17, +Bague+.--Jeu d’adresse, où, étant à cheval et au galop, ceux qui y prennent part, tâchent d’enfiler et d’emporter avec le bout de leur lance des anneaux suspendus de place en place sur la carrière où se fait la course.

19, +Propres+.--Montaigne, dans tout ce chapitre, s’est montré fort sévère à l’égard de Pline et de Cicéron qui étaient précisément dans le cas qu’il admet: l’éloquence et la beauté du style n’étaient pas leurs seules qualités, elles se trouvaient unies à d’autres talents sinon plus rares et plus estimables, du moins d’une utilité plus générale dans les situations qu’ils ont occupées, quoiqu’il n’y ait peut-être pas eu de ville au monde où l’art de bien parler ait plus importé qu’à Rome. NAIGEON.

28, +Philippus+.--PLUTARQUE, _Démosthène_. En =358=, avant les hostilités entre Philippe d’une part et les Athéniens et les Thébains de l’autre, qui aboutirent à la bataille de Chéronée.

38, +Sciat+.--Citation tirée de Virgile, mais où Montaigne introduit des changements.

=434=,

7, +Bien+.--PLUTARQUE, _Périclès_, 1.

10, +Moy+.--PLUTARQUE, _Comment on peut discerner le flatteur d’avec l’ami_, 25.

10, +Iphicrates+.--PLUTARQUE, _De la Fortune_.--Iphicrate est demeuré fameux par la discipline qu’il exigeait des troupes. Faisant une ronde au siège de Corinthe et trouvant une sentinelle endormie, il la perça de son javelot; et, comme on le blâmait de l’avoir ainsi tuée: «Telle je l’ai trouvée, dit-il, telle je l’ai laissée.» C’est lui qui créa les Peltastes, soldats armés à la légère.
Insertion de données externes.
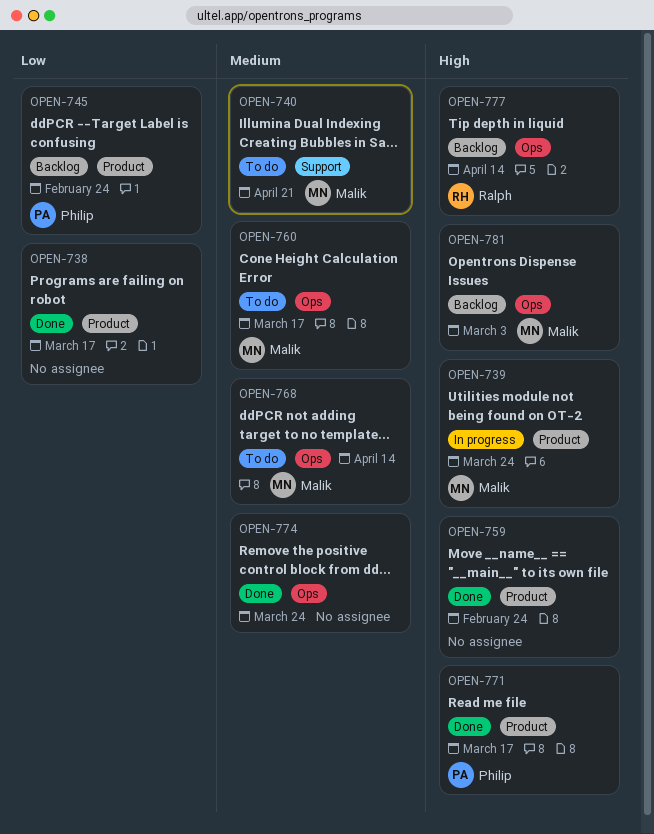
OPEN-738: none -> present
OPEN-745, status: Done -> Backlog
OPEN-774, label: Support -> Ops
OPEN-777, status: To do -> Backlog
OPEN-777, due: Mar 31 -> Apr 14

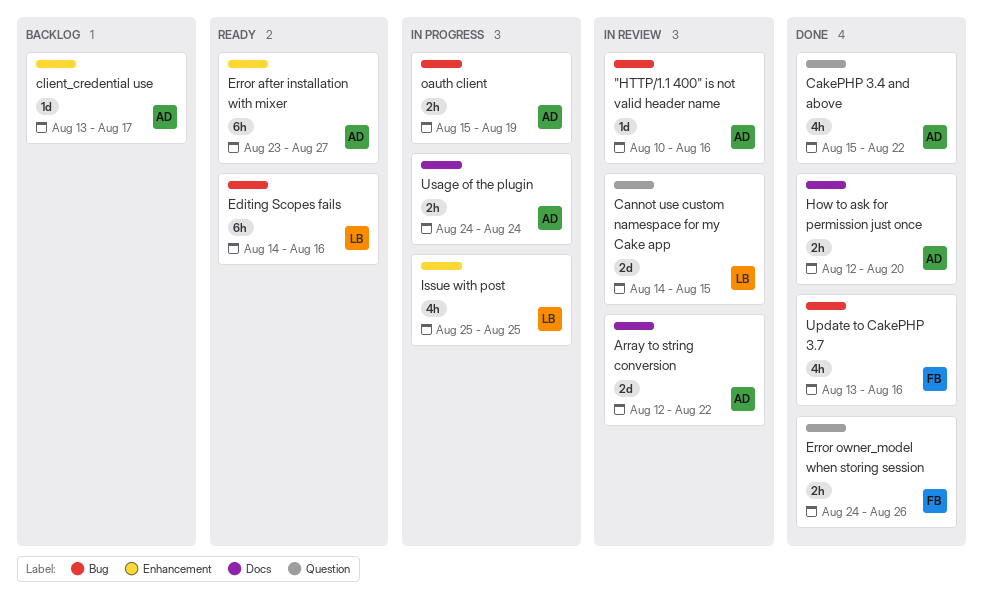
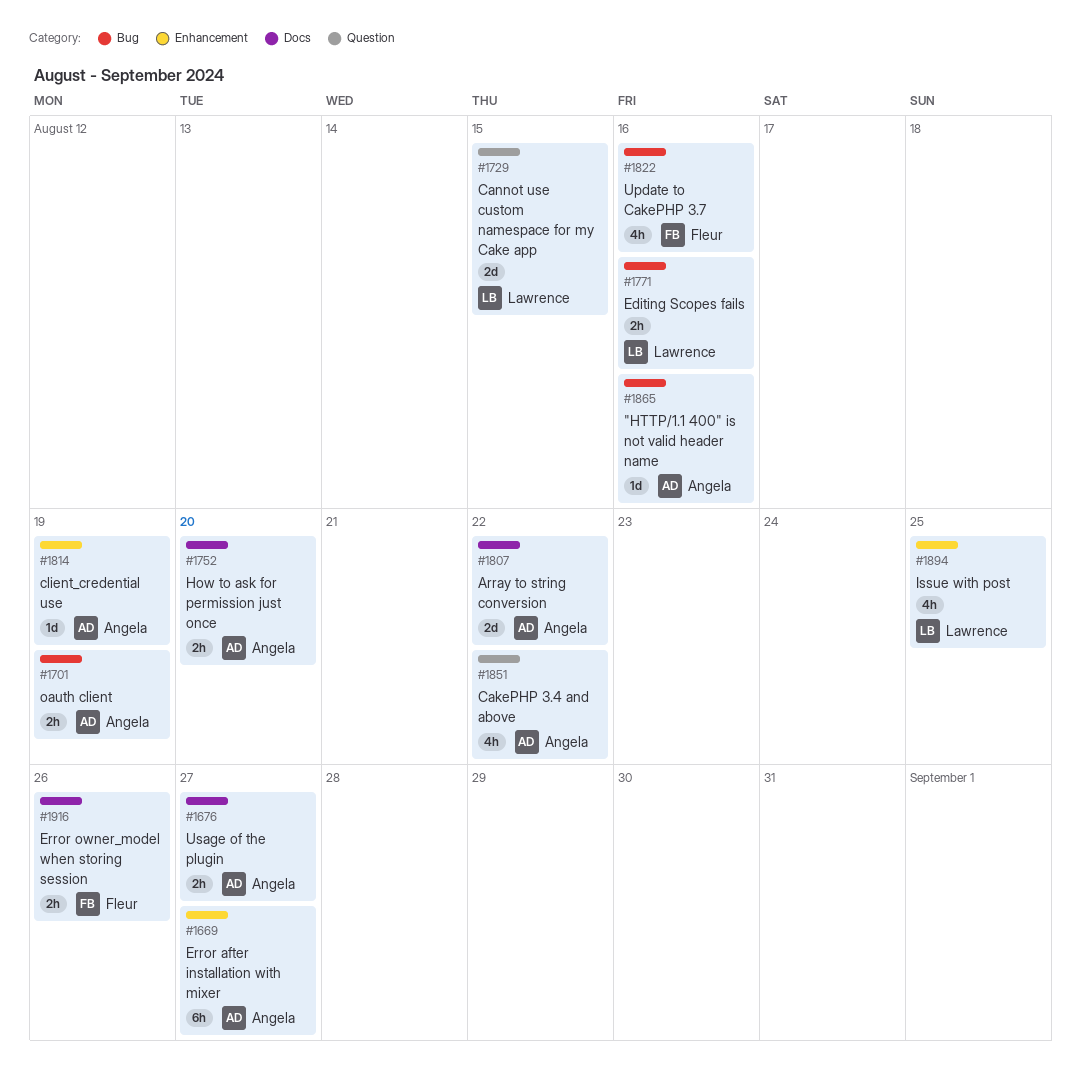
client_credential use, due: Aug 17 -> Aug 19
Editing Scopes fails, estimate: 6h -> 2h
Error owner_model when storing session, label: Question -> Docs
Usage of the plugin, due: Aug 24 -> Aug 27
14, +Ceux-là+.--PLUTARQUE, _Traité de la Fortune_.--Au moins en principe, il était admis jadis, dans les gouvernements démocratiques comme dans tous autres, que gouverner c’est conduire et non être conduit, mais ceux qui conduisent étant effectivement responsables de la manière dont ils s’en acquittent.
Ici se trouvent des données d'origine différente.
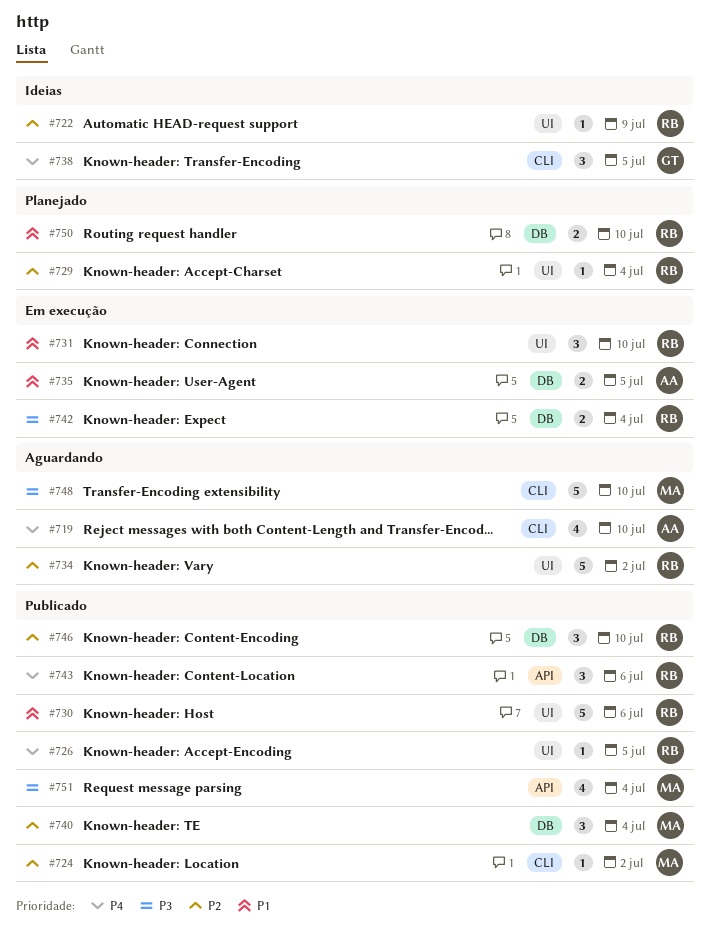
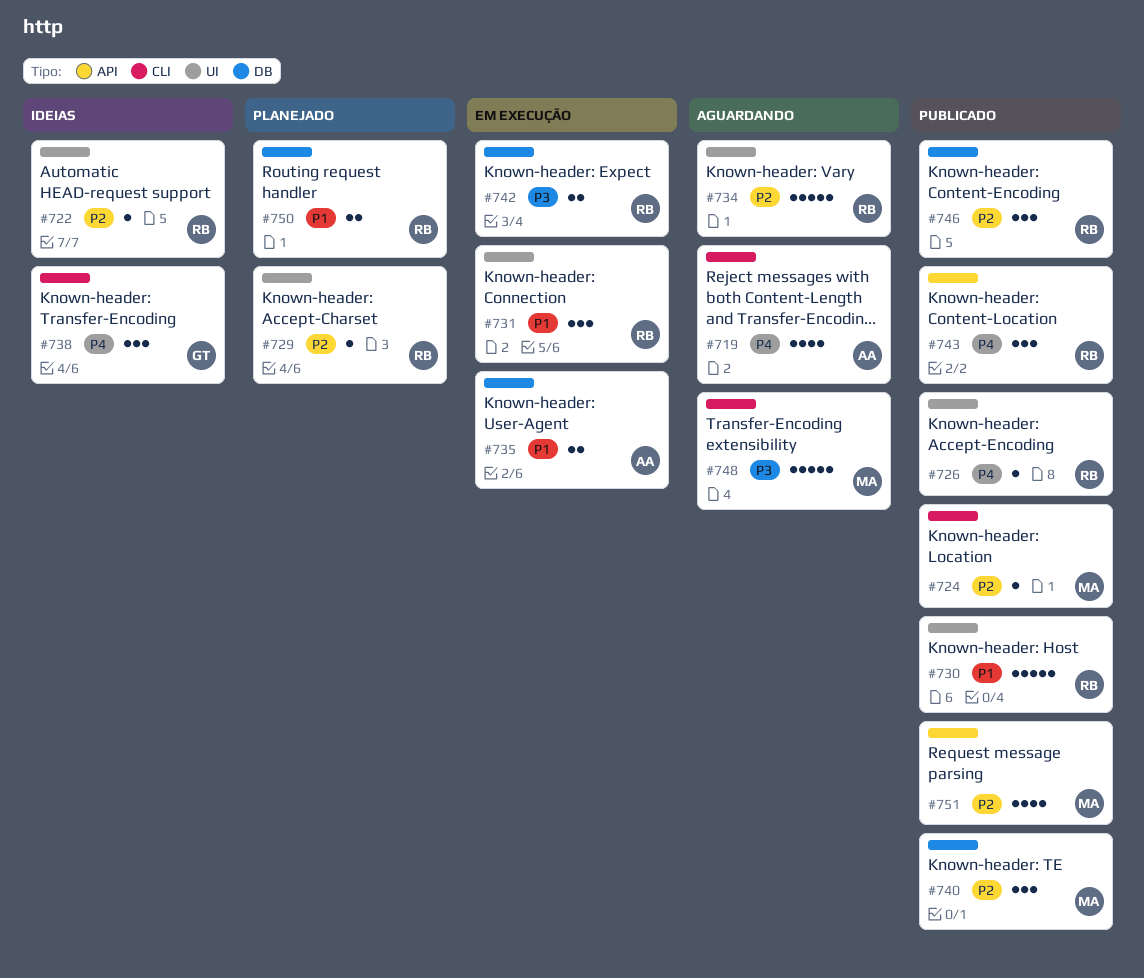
#751, priority: P3 -> P2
Les choses ont bien changé, c’est même le principe contraire que consacre cette institution, créée par crainte du despotisme, de rois constitutionnels et autres chefs d’État aux dénominations diverses qui sont irresponsables et dont le rôle, dans sa partie essentielle, se borne à la représentation, à la constitution des ministères et à la promulgation des lois et décrets à la rédaction desquels ils demeurent étrangers. Réduite à ce qu’elle est, leur action pourrait encore être de quelque efficacité; mais, pour cela, il faudrait qu’ils aient du caractère. Il est bien loin d’en être toujours ainsi; n’avons-nous pas vu l’un d’eux, durant les sept années qu’il a occupé ces fonctions, désavouer en maintes occasions ce que, contre le gré de sa conscience, il ratifiait de sa signature, sans jamais user du droit, peut-être illusoire, mais dont il eût dû user néanmoins, que lui conférait la constitution d’en appeler à une seconde délibération.
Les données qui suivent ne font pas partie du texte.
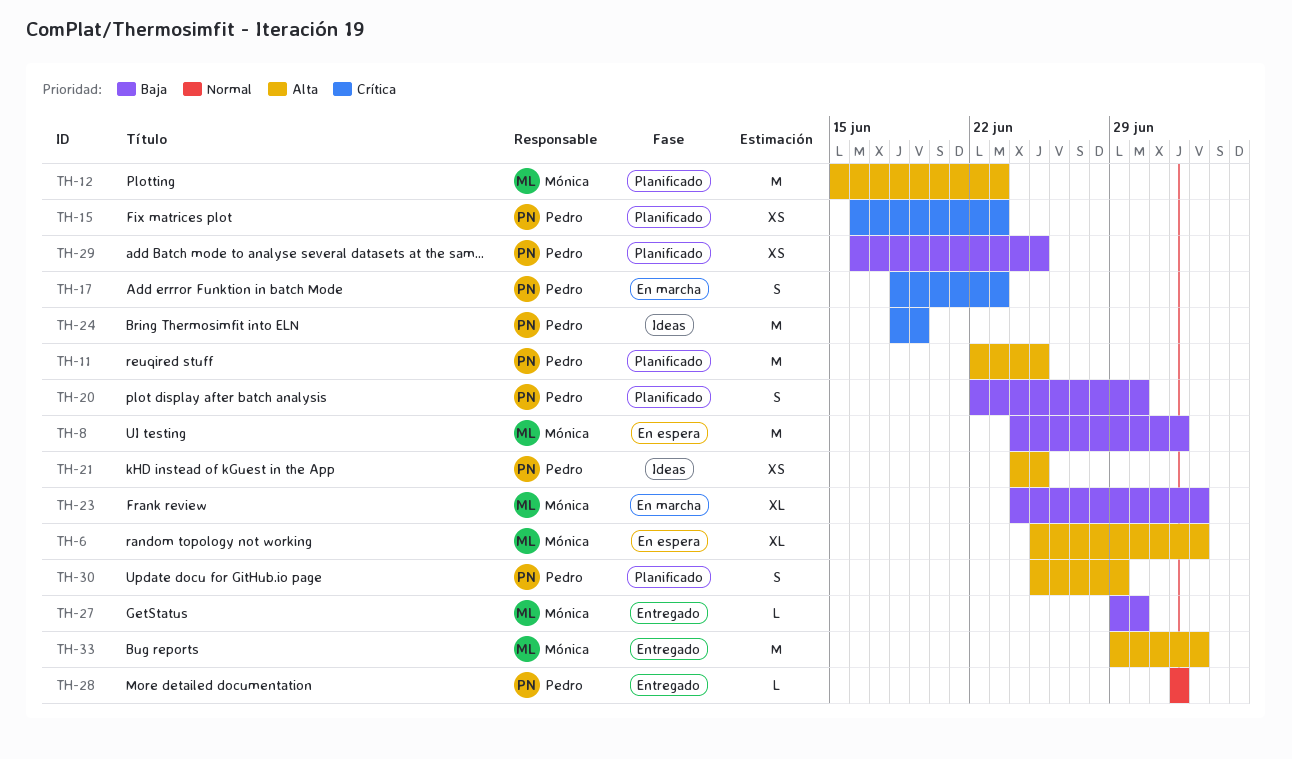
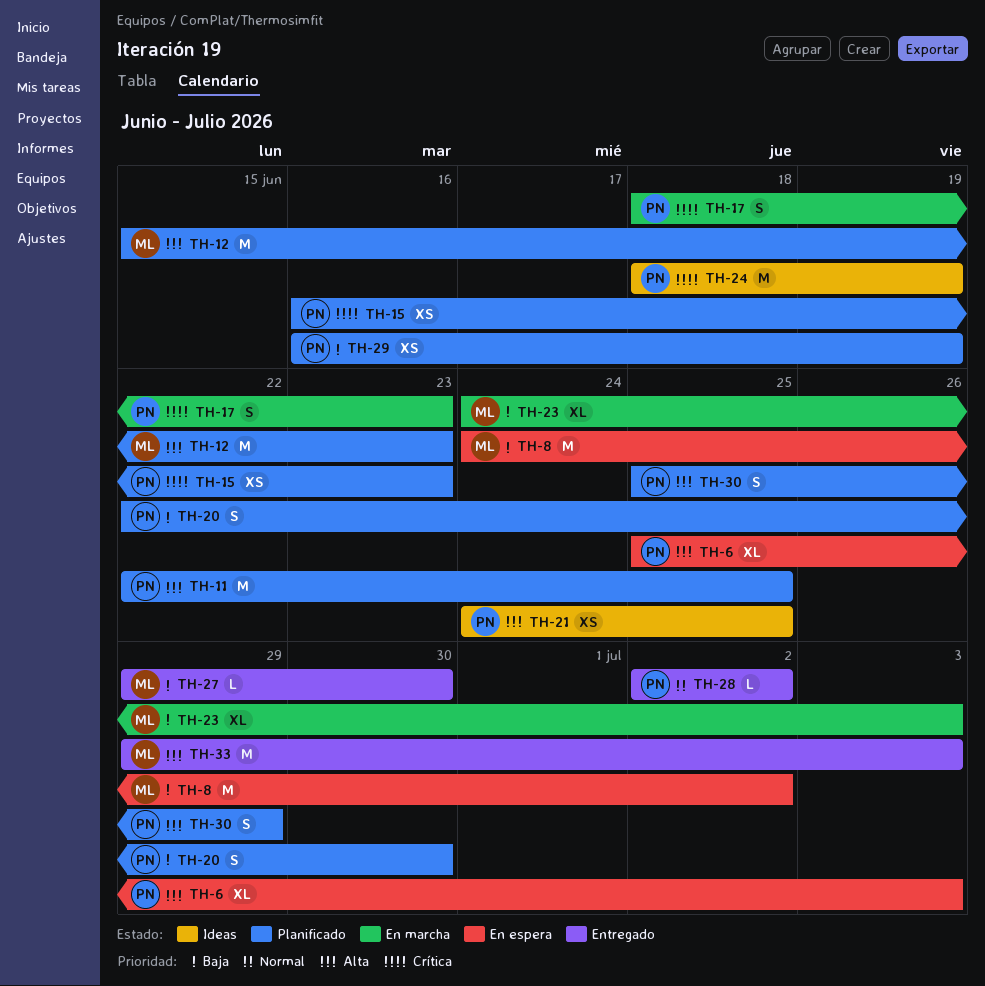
TH-6, owner: Mónica -> Pedro
TH-29, due: Jun 25 -> Jun 19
Malheureusement, en France, où, Dieu merci, aucune classe privilégiée n’existe plus sur laquelle on puisse prendre appui pour gouverner sauf à en abuser parfois pour opprimer les autres classes, mais où les minorités ne sont pas représentées en proportion de ce qu’elles sont, la passivité du chef de l’État, faute de contre-poids, conduit insensiblement à la ruine. Tous les pouvoirs se trouvant entre les mains des parlementaires qui, pour se faire nommer, ont promis à qui mieux mieux tout ce qui pouvait appâter les électeurs; une fois élus, irresponsables eux aussi, ils ne cherchent qu’à préparer leur réélection en se faisant des partisans, et vont gaspillant à cet effet la fortune publique dont ils n’ont cure.